Aveva settantatre anni quando, nel settembre del 2014, morì nel centro di cura in cui da tempo era ricoverato a causa di una malattia lasciando orfani i figli Elena e Andrea: ecco chi era Mario Frigerio. L'11 dicembre del 2006 sopravvisse per miracolo alla "strage di Erba", come è stato rinominato dalla stampa il caso di pluriomicidio che si consumò in una palazzina di via Armando Diaz della cittadina in provincia di Como. Caso per cui i giudici hanno condannato in via definitiva all'ergastolo i coniugi Olindo Romano e Rosa Bazzi.
Se Mario Frigerio riuscì a sopravvivere alla profonda coltellata che ricevette alla gola dai killer, che prima di lui si erano scagliati, uccidendoli, contro la moglie Valeria Cherubini, la vicina di casa Raffaella Castagna, il figlio Youssef Marzouk e la madre Paola Galli, fu solo grazie ad una malformazione congenita alla carotide.
Era il 2006. Dopo essere stato ridotto in fin di vita, l'uomo, che aveva da poco passato la sessantina, restò per settimane in ospedale e al suo risveglio puntò immediatamente il dito contro Olindo Romano, il suo vicino di casa, sostenendo di averlo visto compiere la mattanza.
Chiamato a testimoniare al processo contro lui e la moglie Rosa Bazzi, a carico dei quali nel frattempo erano state raccolte numerose prove di colpevolezza, Frigerio ripercorse quanto accaduto la sera dell'11 dicembre nella palazzina di via Diaz, sostenendo di essere uscito di casa insieme alla moglie per portare a spasso il cane e di essersi imbattuto in Olindo che, fissandolo "con occhi da assassino", lo aveva colpito.
"Non dimenticherò quello sguardo per tutta la vita", disse.

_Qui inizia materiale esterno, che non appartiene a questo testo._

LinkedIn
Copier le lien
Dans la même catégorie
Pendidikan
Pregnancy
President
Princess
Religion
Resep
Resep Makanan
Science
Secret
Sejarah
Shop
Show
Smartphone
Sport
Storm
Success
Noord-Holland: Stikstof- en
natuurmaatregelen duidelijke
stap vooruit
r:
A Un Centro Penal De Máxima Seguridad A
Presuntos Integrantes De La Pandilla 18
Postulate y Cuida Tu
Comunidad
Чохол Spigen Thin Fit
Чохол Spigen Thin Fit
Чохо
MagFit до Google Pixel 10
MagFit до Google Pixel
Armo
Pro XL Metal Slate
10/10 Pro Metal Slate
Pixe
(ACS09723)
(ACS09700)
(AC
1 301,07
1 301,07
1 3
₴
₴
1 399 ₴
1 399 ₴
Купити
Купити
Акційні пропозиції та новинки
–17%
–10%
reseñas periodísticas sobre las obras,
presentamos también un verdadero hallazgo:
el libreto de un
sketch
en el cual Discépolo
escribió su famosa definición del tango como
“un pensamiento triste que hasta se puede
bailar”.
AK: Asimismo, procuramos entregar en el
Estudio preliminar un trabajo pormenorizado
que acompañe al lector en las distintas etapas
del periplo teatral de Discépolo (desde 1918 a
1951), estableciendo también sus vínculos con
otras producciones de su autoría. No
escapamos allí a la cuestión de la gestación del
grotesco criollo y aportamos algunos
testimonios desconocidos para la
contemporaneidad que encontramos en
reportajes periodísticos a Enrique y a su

E quando gli avvocati della difesa passarono al controesame, cercando di incalzarlo, rispose loro: "Dovreste vergognarvi". Quando morì, ormai dieci anni fa, il fratello di una delle vittime gli dedicò le seguenti parole:
Il pool di legali che assiste Olindo e Rosa, guidato dall'avvocato Fabio Schembri, ha sempre sostenuto che la testimonianza di Mario Frigerio non fosse attendibile perché l'uomo, essendo stato esposto per lungo tempo al monossido di carbonio sprigionato dall'incendio appiccato dopo gli omicidi, aveva riportato delle "importanti cerebrolesioni".
In pratica secondo la difesa dei coniugi l'uomo non avrebbe dovuto essere ascoltato perché incapace di ricordare quanto realmente accaduto. È uno dei punti in comune delle tre richieste di revisione del processo che sono state avanzate negli scorsi mesi dal tutore legale e dagli avvocati di Olindo e Rosa, oltre che dal procuratore generale di Milano Cuno Tarfusser, che al riguardo è stato anche sanzionato dal Csm.

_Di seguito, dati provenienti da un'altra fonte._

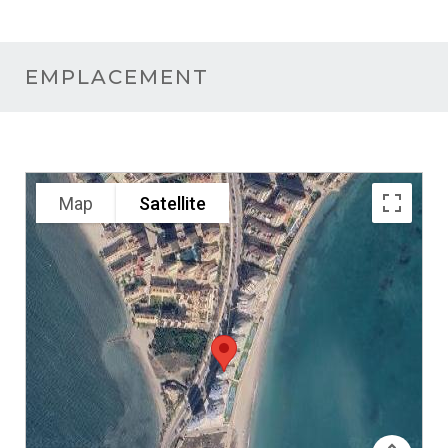
EMPLACEMENT
Map
Satellite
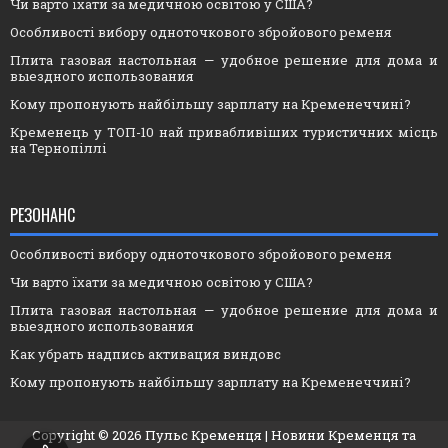
Чи варто їхати за медичною освітою у США?
Особливості вибору одноточкового збройового ременя
Плита газовая настольная — удобное решение для дома и
выездного использования
Кому пропонують найбільшу зарплату на Кременеччині?
Кременець у ТОП-10 най привабливіших туристичних місць
на Тернопіллі
РЕЗОНАНС
Особливості вибору одноточкового збройового ременя
Чи варто їхати за медичною освітою у США?
Плита газовая настольная — удобное решение для дома и
выездного использования
Как убрать надпись активация виндовс
Кому пропонують найбільшу зарплату на Кременеччині?
Copyright ©
2026
Пульс Кременця
| Новини Кременця та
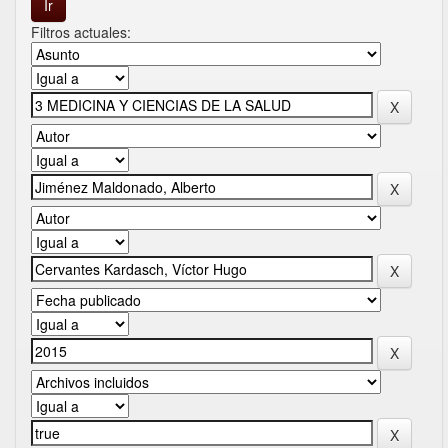
Filtros actuales:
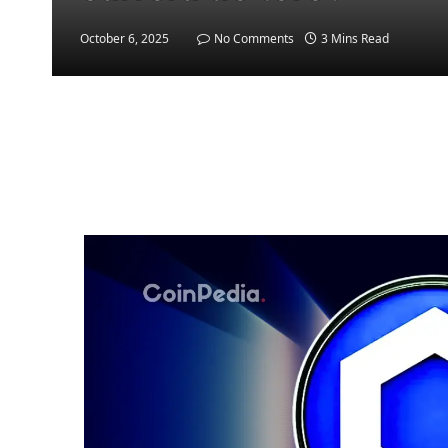
October 6, 2025
No Comments
3 Mins Read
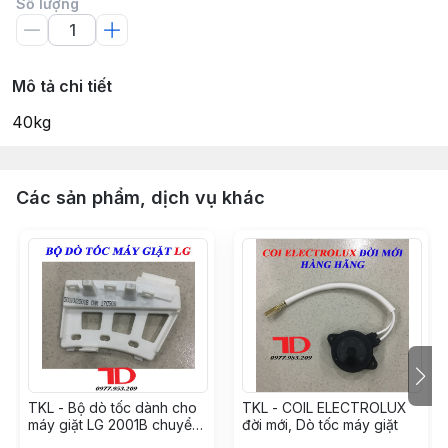
Số lượng
Mô tả chi tiết
40kg
Các sản phẩm, dịch vụ khác
TKL - Bộ dò tốc dành cho
TKL - COIL ELECTROLUX
máy giặt LG 2001B chuyển
đời mới, Dò tốc máy giặt
động trực tiếp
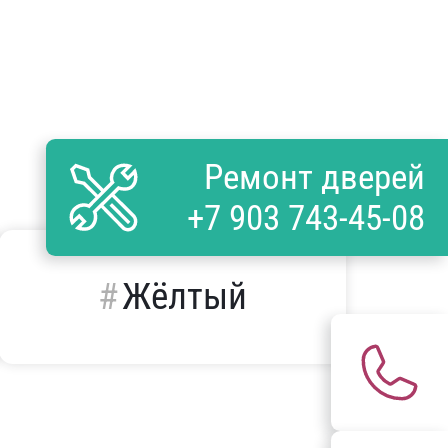
Ремонт дверей
+7 903 743-45-08
Жёлтый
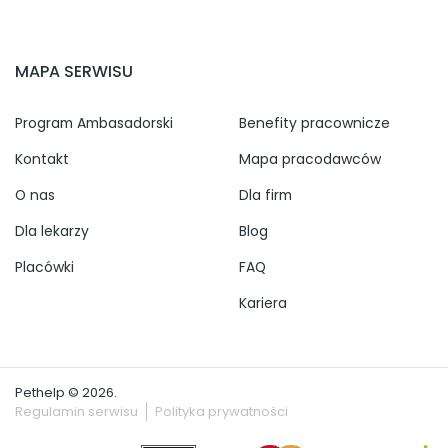
MAPA SERWISU
Program Ambasadorski
Benefity pracownicze
Kontakt
Mapa pracodawców
O nas
Dla firm
Dla lekarzy
Blog
Placówki
FAQ
Kariera
Pethelp © 2026.
Regulamin serwisu
Polityka prywatności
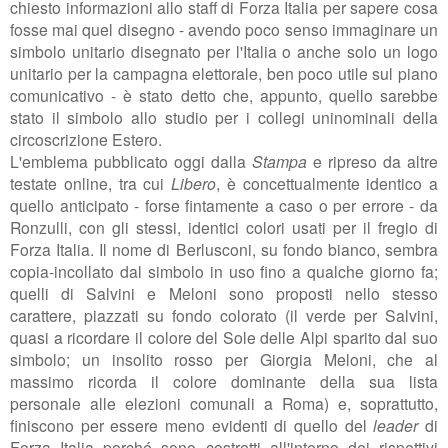
chiesto informazioni allo staff di Forza Italia per sapere cosa
fosse mai quel disegno - avendo poco senso immaginare un
simbolo unitario disegnato per l'Italia o anche solo un logo
unitario per la campagna elettorale, ben poco utile sul piano
comunicativo - è stato detto che, appunto, quello sarebbe
stato il simbolo allo studio per i collegi uninominali della
circoscrizione Estero.
L'emblema pubblicato oggi dalla
Stampa
e ripreso da altre
testate online, tra cui
Libero
, è concettualmente identico a
quello anticipato - forse fintamente a caso o per errore - da
Ronzulli, con gli stessi, identici colori usati per il fregio di
Forza Italia. Il nome di Berlusconi, su fondo bianco, sembra
copia-incollato dal simbolo in uso fino a qualche giorno fa;
quelli di Salvini e Meloni sono proposti nello stesso
carattere, piazzati su fondo colorato (il verde per Salvini,
quasi a ricordare il colore del Sole delle Alpi sparito dal suo
simbolo; un insolito rosso per Giorgia Meloni, che al
massimo ricorda il colore dominante della sua lista
personale alle elezioni comunali a Roma) e, soprattutto,
finiscono per essere meno evidenti di quello del
leader
di
Forza Italia perché sono costretti all'interno dei rispettivi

Richieste di cui proprio oggi, 1 marzo, si sta discutendo in aula a Brescia: dopo aver sentito tutte le parti i giudici dovranno decidere se confermarne formalmente l'ammissibilità, dando il via a un nuovo dibattimento, oppure rigettarle, come questa mattina ha chiesto l'accusa, rappresentata dall'avvocato generale Domenico Chiaro e dal procuratore generale Guido Raspoli, definendole "inammissibili".
Il primo è anche tornato sulla testimonianza di Mario Frigerio, sostenendo che non si trattasse di "un falso", come da alcuni è stato avanzato. Secondo lui la conclusione a cui i giudici di tre gradi di giudizio sono arrivati - e cioè che Olindo e Rosa sono colpevoli, "al di là di ogni ragionevole dubbio" - è "impossibile da ribaltare". Dello stesso avviso sono gli avvocati delle parti civili, incluso quello che assiste la famiglia Frigerio, secondo cui il super testimone non avrebbe subito alcuna "intossicazione" in grado di comprometterne le capacità cognitive.